[Exercise]
Each line from the first line of the entries through the line holding "RECENT POSTS" is to be restated word for word; nothing else, and no picture, belongs in the answer.

----

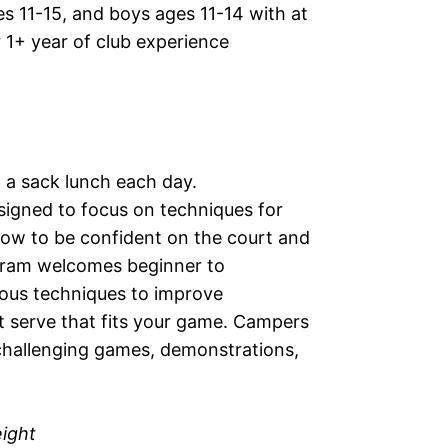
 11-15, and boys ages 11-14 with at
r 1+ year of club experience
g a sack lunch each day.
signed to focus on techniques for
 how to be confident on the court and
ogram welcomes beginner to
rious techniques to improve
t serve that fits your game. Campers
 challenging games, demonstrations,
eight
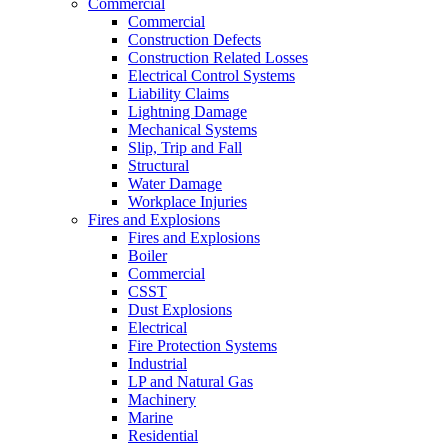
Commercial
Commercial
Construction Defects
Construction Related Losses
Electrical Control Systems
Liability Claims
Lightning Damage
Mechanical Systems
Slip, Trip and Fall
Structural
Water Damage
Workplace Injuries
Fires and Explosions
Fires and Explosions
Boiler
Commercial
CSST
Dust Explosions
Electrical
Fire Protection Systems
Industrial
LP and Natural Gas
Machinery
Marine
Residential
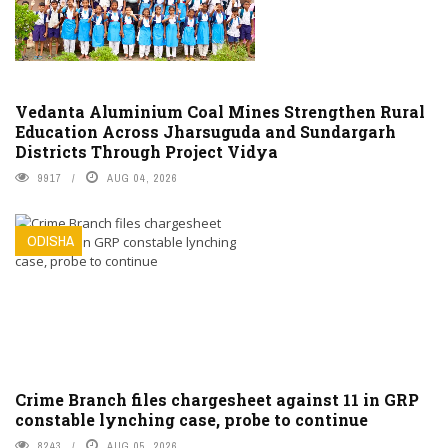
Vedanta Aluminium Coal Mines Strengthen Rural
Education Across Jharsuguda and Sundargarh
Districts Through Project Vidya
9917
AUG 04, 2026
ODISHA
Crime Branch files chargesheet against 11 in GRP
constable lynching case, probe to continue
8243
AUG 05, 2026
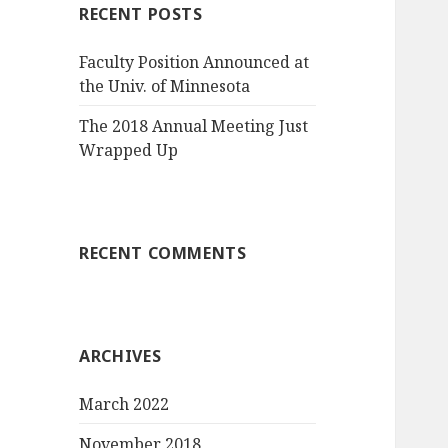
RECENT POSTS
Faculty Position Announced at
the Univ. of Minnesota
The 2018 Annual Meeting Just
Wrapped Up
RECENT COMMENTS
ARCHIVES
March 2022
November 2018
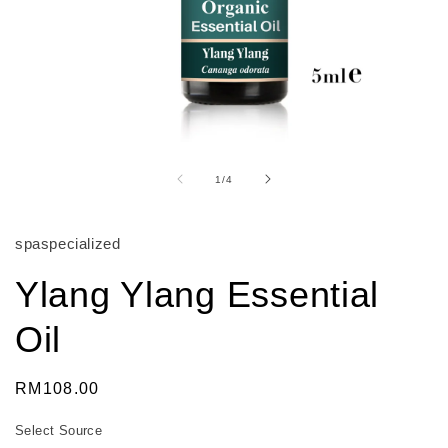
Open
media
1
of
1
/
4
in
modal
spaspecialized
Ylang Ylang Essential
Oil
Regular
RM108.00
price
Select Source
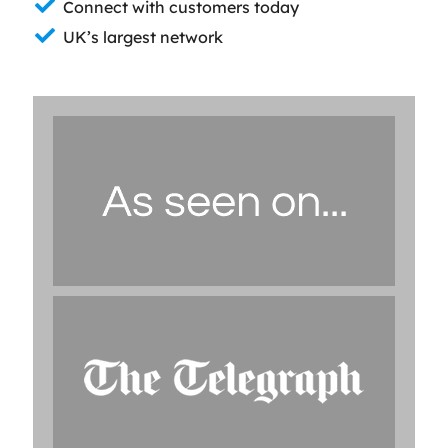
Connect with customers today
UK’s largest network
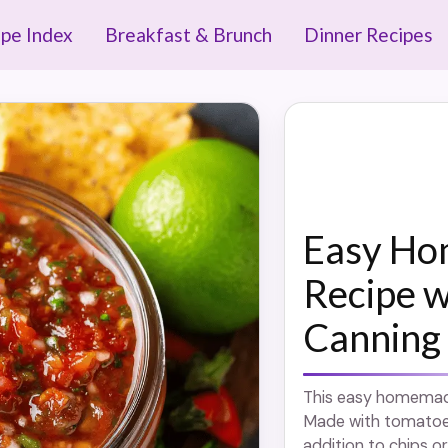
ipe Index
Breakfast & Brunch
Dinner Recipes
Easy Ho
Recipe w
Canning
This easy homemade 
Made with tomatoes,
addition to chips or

----

[Response to the task]
 11-15, and boys ages 11-14 with at
r 1+ year of club experience
g a sack lunch each day.
signed to focus on techniques for
 how to be confident on the court and
ogram welcomes beginner to
rious techniques to improve
t serve that fits your game. Campers
 challenging games, demonstrations,
eight
Commercial
Commercial
Construction Defects
Construction Related Losses
Electrical Control Systems
Liability Claims
Lightning Damage
Mechanical Systems
Slip, Trip and Fall
Structural
Water Damage
Workplace Injuries
Fires and Explosions
Fires and Explosions
Boiler
Commercial
CSST
Dust Explosions
Electrical
Fire Protection Systems
Industrial
LP and Natural Gas
Machinery
Marine
Residential
Vedanta Aluminium Coal Mines Strengthen Rural
Education Across Jharsuguda and Sundargarh
Districts Through Project Vidya
9917
AUG 04, 2026
ODISHA
Crime Branch files chargesheet against 11 in GRP
constable lynching case, probe to continue
8243
AUG 05, 2026
RECENT POSTS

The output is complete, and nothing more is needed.